What Nebraska Legislature Says
McDonnell mentioned he informed Republican Gov. Jim Pillen that he wouldn’t help a change to Nebraska’s electoral vote counting regulation earlier than this 12 months’s election. That’s in line with what he mentioned beforehand.
Lawmakers are out of session and never scheduled to reconvene till January, so Pillen must name them right into a particular session. He mentioned he wouldn’t try this with no clear indication {that a} measure could be coming to his desk.
“After cautious consideration, it’s clear to me that now, with 43 days to go till the election, shouldn’t be the precise time to make this modification,” McDonnell mentioned.
McDonnell is term-limited and can go away workplace in early January. He mentioned he’s encouraging Pillen and the Legislature to suggest an modification to the state structure subsequent 12 months on how Nebraska allocates its electoral votes, in order that voters have the ultimate say.
“The ultimate say in how to decide on a president belongs to the voters of Nebraska, to not politicians of both occasion,” McDonnell mentioned.
Nebraska Republicans have needed to return to winner-take-all rule for years, however they’ve been unable to realize a supermajority within the legislature.
Why the main focus has fallen on a single state senator
Officially, the Nebraska Legislature is nonpartisan. However, self-identified Republicans maintain 33 of the 49 seats, a two-thirds majority.
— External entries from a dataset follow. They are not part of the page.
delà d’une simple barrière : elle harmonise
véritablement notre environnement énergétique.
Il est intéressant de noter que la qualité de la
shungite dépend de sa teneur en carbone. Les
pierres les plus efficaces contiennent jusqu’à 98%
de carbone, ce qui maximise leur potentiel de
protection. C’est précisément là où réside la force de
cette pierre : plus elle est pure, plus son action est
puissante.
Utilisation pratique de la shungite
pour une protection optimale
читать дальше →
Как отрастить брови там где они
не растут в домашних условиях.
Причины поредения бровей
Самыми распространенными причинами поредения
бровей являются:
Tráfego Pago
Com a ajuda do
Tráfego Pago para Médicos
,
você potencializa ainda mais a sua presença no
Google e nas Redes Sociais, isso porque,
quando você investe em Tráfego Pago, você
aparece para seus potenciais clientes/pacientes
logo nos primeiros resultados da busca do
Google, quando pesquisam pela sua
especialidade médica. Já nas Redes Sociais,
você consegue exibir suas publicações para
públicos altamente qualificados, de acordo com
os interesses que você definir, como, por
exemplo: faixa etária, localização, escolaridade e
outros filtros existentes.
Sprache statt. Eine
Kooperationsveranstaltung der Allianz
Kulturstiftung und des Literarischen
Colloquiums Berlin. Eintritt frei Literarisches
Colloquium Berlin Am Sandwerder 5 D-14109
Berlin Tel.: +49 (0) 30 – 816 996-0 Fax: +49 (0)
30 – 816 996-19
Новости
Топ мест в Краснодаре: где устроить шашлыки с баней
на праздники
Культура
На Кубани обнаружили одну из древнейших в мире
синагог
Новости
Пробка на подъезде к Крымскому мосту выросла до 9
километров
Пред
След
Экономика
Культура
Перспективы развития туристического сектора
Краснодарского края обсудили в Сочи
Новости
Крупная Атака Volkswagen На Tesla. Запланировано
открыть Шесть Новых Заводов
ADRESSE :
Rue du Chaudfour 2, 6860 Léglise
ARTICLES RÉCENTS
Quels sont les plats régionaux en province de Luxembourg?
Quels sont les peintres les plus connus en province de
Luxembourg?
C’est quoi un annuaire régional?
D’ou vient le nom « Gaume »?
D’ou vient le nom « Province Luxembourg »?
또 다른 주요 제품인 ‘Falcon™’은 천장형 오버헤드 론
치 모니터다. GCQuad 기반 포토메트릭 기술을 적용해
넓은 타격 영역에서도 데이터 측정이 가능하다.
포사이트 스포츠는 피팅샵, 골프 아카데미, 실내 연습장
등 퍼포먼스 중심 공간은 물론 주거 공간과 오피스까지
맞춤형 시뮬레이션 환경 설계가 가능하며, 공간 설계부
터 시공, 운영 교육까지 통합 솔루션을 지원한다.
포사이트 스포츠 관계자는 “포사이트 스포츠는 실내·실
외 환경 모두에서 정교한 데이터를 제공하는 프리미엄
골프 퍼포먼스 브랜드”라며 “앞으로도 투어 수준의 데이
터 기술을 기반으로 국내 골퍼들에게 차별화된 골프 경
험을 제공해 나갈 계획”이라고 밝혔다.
The GOP reached that margin in April, when McDonnell switched events, citing Democratic Party censure of him final 12 months for supporting abortion restrictions.
The shift has Trump loyalists within the Nebraska GOP agitating for a return to a winner-takes-all system. Trump allies and even the previous president himself have lately pressured Republican officers to attempt.
But in McDonnell’s fifth Legislative District, almost 45 p.c of voters are registered Democrats, and their occasion staunchly opposes a return to winner-take-all. Less than 26 p.c of voters within the district are Republican.
Why supporters wanted a two-thirds majority
Under the Nebraska Constitution, new legal guidelines don’t take impact till three months after lawmakers recess, too late for the proposal to have any affect on the Nov. 5 election.
The state structure permits the legislature so as to add an emergency clause to make a regulation go into impact instantly, however a invoice with an emergency clause have to be authorized by a two-thirds majority.
The legislature’s guidelines additionally require the identical two-thirds majority to finish a filibuster that blocks a measure.
How Nebraska Became an Outlier
Supporters of eliminating the winner-take-all rule in 1991 argued that it will higher replicate voters’ views and entice candidates to a state that might in any other case have been ignored.
The change narrowly handed the Legislature throughout the first 12 months of then-Democratic Gov. Ben Nelson. Nelson was the final Democrat to win a gubernatorial race, when voters re-elected him in 1994.